In conclusione, il razzismo è mancanza di cultura e, seppure vi siano individui razzisti con tanto di laurea e master vari, è chiaro che da quanto hanno imparato non hanno elaborato niente, ma sono rimasti allo stadio nozionistico. In breve, secondo la psicologia non hanno superato lo stato emozionale e non sono riusciti a raggiungere quello sentimentale: le emozioni non vengono comprese attraverso lo sviluppo dell’empatia e, anziché trasformarsi in sentimenti, rimangono pulsioni che si manifestano in rabbia, frustrazione, invidia, gelosia. Quindi odiano il diverso perché, non potendolo controllare, fa paura, e possono arrivare a conseguenze estreme. Voglio porre l’accento sull’odio sociale che stanno fomentando certi psicopatici (significa: privi d’anima) nei partiti del centro destra e che si sono contraddistinti per l’astensione del voto al Senato sulla proposta della senatrice ebrea Liliana Segre di una commissione contro l’odio, il razzismo e l’antisemitismo.

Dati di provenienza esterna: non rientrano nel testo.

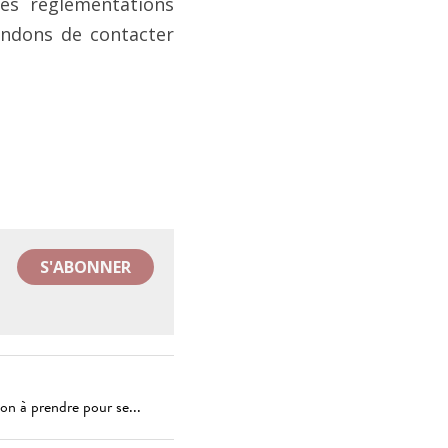
es réglementations 
ndons de contacter 
S'ABONNER
ion à prendre pour se...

Mary Rosenfeld Pesle è la nipote di Davide Rosenfeld, un commerciante ebreo cecoslovacco che nel 1896 aprì uno spugnificio a Trieste dopo essersi innamorato della “fine dama”, la spugna più pregiata del Mediterraneo per la sua setosità. Proprio per rammentare la grazia di una dama le venne dato questo nome ed ora purtroppo si sta estinguendo come le “vere signore” di cui parlavo sopra. Chi volesse scoprire l’affascinante mondo delle spugne, che oggi si pescano soprattutto in Atlantico può visitare il sito: www.rosenfeld.it, ma qui voglio ricordare in breve la fine commovente del suo fondatore.

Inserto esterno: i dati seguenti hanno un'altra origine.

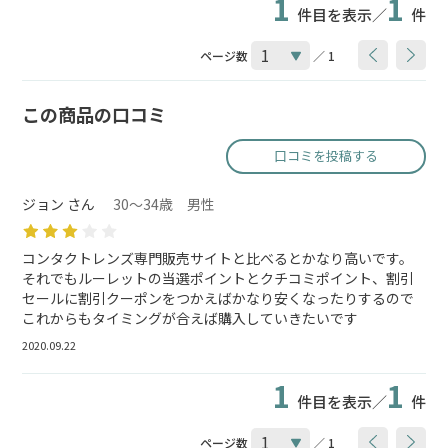
1
1
件目を表示／
件
ページ数
／ 1
この商品の口コミ
口コミを投稿する
ジョン さん
30～34歳 男性
コンタクトレンズ専門販売サイトと比べるとかなり高いです。
それでもルーレットの当選ポイントとクチコミポイント、割引
セールに割引クーポンをつかえばかなり安くなったりするので
これからもタイミングが合えば購入していきたいです
2020.09.22
1
1
件目を表示／
件
ページ数
／ 1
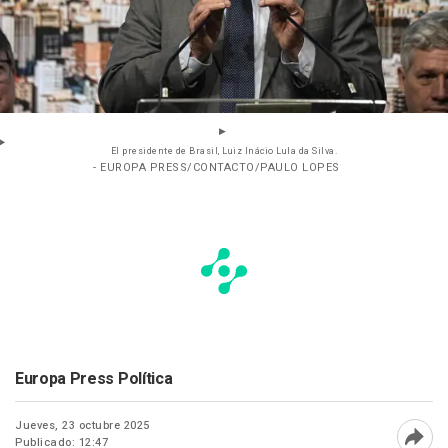
El presidente de Brasil, Luiz Inácio Lula da Silva.
- EUROPA PRESS/CONTACTO/PAULO LOPES
Europa Press Política
Jueves, 23 octubre 2025
Publicado: 12:47
Abri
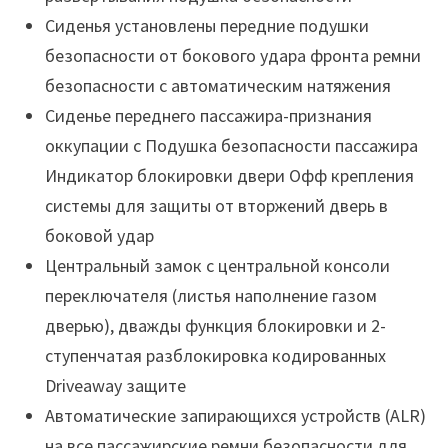
Сиденья установлены передние подушки
безопасности от бокового удара фронта ремни
безопасности с автоматическим натяжения
Сиденье переднего пассажира-признания
оккупации с Подушка безопасности пассажира
Индикатор блокировки двери Офф крепления
системы для защиты от вторжений дверь в
боковой удар
Центральный замок с центральной консоли
переключателя (листья наполнение газом
дверью), дважды функция блокировки и 2-
ступенчатая разблокировка кодированных
Driveaway защите
Автоматические запирающихся устройств (ALR)
на все пассажирские ремни безопасности для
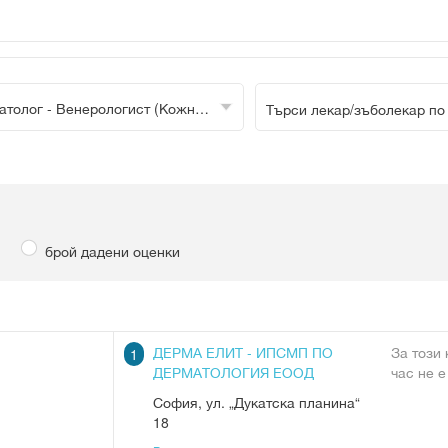
Дерматолог - Венерологист (Кожни и предавани по полов път болести)
брой дадени оценки
ДЕРМА ЕЛИТ - ИПСМП ПО
За този
1
ДЕРМАТОЛОГИЯ ЕООД
час не е
София
,
ул. „Дукатска планина“
18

Nel 1938, alla promulgazione delle leggi razziali a Trieste, Davide si trovava nella casa/ambulatorio di un medico a Conegliano in Veneto, per un intervento. Il delatore Mauro Graziadio Grini, stipendiato dalle SS, si mise sulle sue tracce, lo trovò e gli strappò i tubi dal corpo, lo fece caricare su un carro assieme alla moglie, per deportarlo in Germania. Lui morì sul carro, la moglie nel campo di concentramento di Ravensbruck in Germania, due mesi prima della fine della guerra. Il figlio Paolo, padre di Mary, nonostante fosse ricercato anche lui come ebreo, riuscì a prendere un treno sino a Treviso e a ritrovare il corpo del padre per dargli sepoltura. Tornato a Trieste, visse nascosto nella cantina del padre della sua fidanzata sino a che i tedeschi dovettero ritirarsi da Triste. Era il 1945. Degli amici avevano conservato le “fini dame” nelle loro cantine perché i nazisti avevano requisito lo spugnificio, così Paolo poté assieme al fratello, che nel frattempo era riparato in Svizzera, riaprire un nuovo spugnificio. Non bisogna dimenticare cosa uomini volgari e spietati sono stati capaci di fare.